Going back to Martian Successor Nadesico seven years after seeing it for the first time has been an interesting experience. While I had enjoyed it at times during that first viewing, it left me feeling somewhat off about it and disliking a lot of the Gekigangar 3 elements. In the time since then, I've seen a lot more anime and a lot more older shows such as Gatchaman which helps to reconnect some of the lines to this series. Going back into it, things I had missed before are now more apparent and my appreciation has grown considerably because of it. The entire Gekigangar 3 aspect of the series has more appeal and it makes more sense when looked at in total.

The other really nice change is that in a way it's my first time seeing parts of the series since it doesn’t feature the video overlays that were being used back in those days. So much of the text, more early on than later on, was "covered" up by English language translations that sometimes worked and sometimes didn't. Getting to finally see the show in its clean and original form, sans part of the opening sequence with the logo, is one of the things that made it worthwhile to dabble in the show again. Some series require a good deal of time before I can see it again and Nadesico just hit that mark with the seven year difference since finishing it off the first time.
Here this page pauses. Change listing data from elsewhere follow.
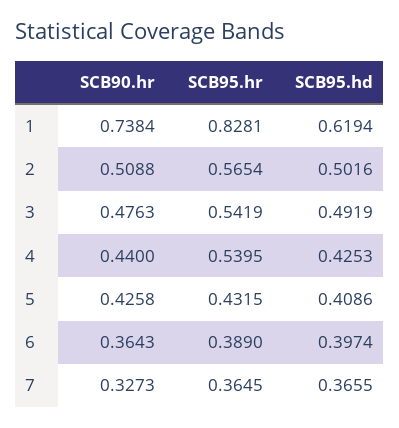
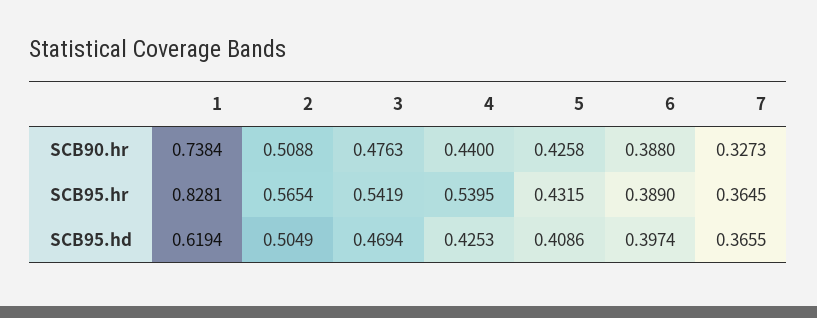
SCB95.hd, 2: 0.5016 -> 0.5049
SCB95.hd, 3: 0.4919 -> 0.4694
SCB90.hr, 6: 0.3643 -> 0.388

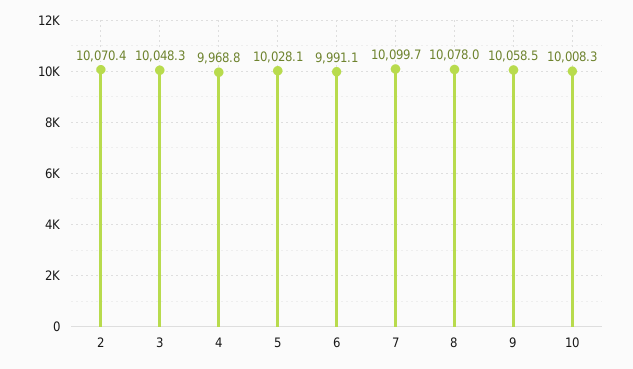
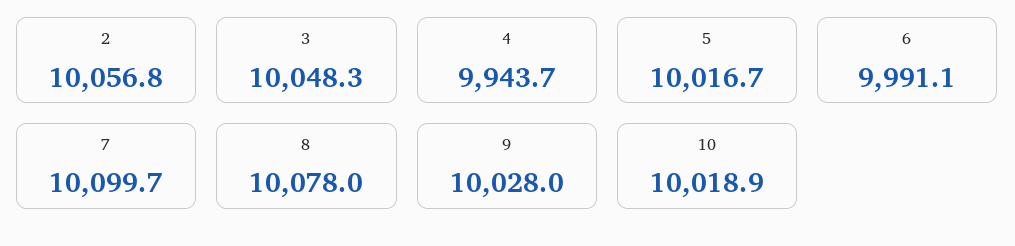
2: 10070.4 -> 10056.8
4: 9968.8 -> 9943.7
5: 10028.1 -> 10016.7
9: 10058.5 -> 10028
10: 10008.3 -> 10018.9

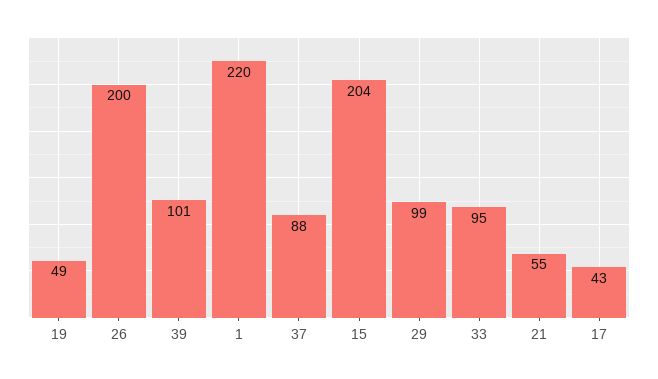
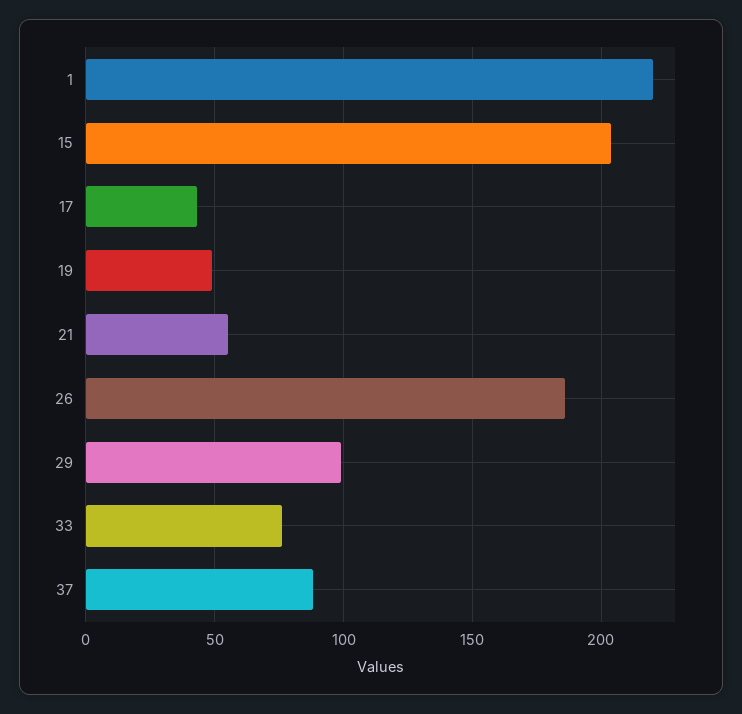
26: 200 -> 185
39: 101 -> none
33: 95 -> 75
It's not all coming up roses though as there are certainly flaws to be had with the series. The harem aspect of it bothers me still but it does feel more restrained in this viewing than back in 2000. So many shows have gone so much further over the top that it feels quaint in a lot of ways. The show also does feel like it was trying to ape aspects of Evangelion as well with the way it brings text onto the screen, giving lots of military jargon and doing quick cuts to lots of fancy military equipment and settings. The part that is still the weakest though is the ending. In viewing the series again, I had found the show as a whole clicking very well up until I got to the last few minutes of the last episode. Once the credits finished out, I simply felt like it was a copout ending and one that pretty much cheated the viewer of any kind of real resolution. This isn't new and there are plenty of shows where the journey is far better than the destination. Nadesico simply fails in this area though and it left me not wanting to really think about it any more than I had to as it was just disappointing all around.

In Summary:
Martian Successor Nadesico was a difficult show to get through at times when I first saw it, but I had liked a number of aspects of it. This return to it was one that I wasn't intending to make, but circumstances had me putting it into the player and marathoning it over four days. While my appreciation of the show overall has grown as my exposure to more shows and more history has occurred, the series suffers from a really bad ending. It's a rare show that can go from a strong and engaging final episode to leaving me feeling like it's an utter copout with only two minutes of story left. As a whole, Nadesico is a fun show that blends a lot of genres together well and works today even if it feels a bit quaint in comparison to what comes out today. This collection firmly serves as the definitive western release of it and is one that is very easy to recommend to people who want to sample one of the bigger titles of the mid nineties.

Japanese 2.0 Language,English 2.0 Language,English Subtitles,Commentary Tracks, Character Profiles, Clean Opening Animation, Clean Closing Animation

Review Equipment
Sony KDS-R70XBR2 70" LCoS 1080P HDTV, Sony PlayStation3 Blu-ray player via HDMI set to 1080p, Onkyo TX-SR605 Receiver and Panasonic SB-TP20S Multi-Channel Speaker System With 100-Watt Subwoofer.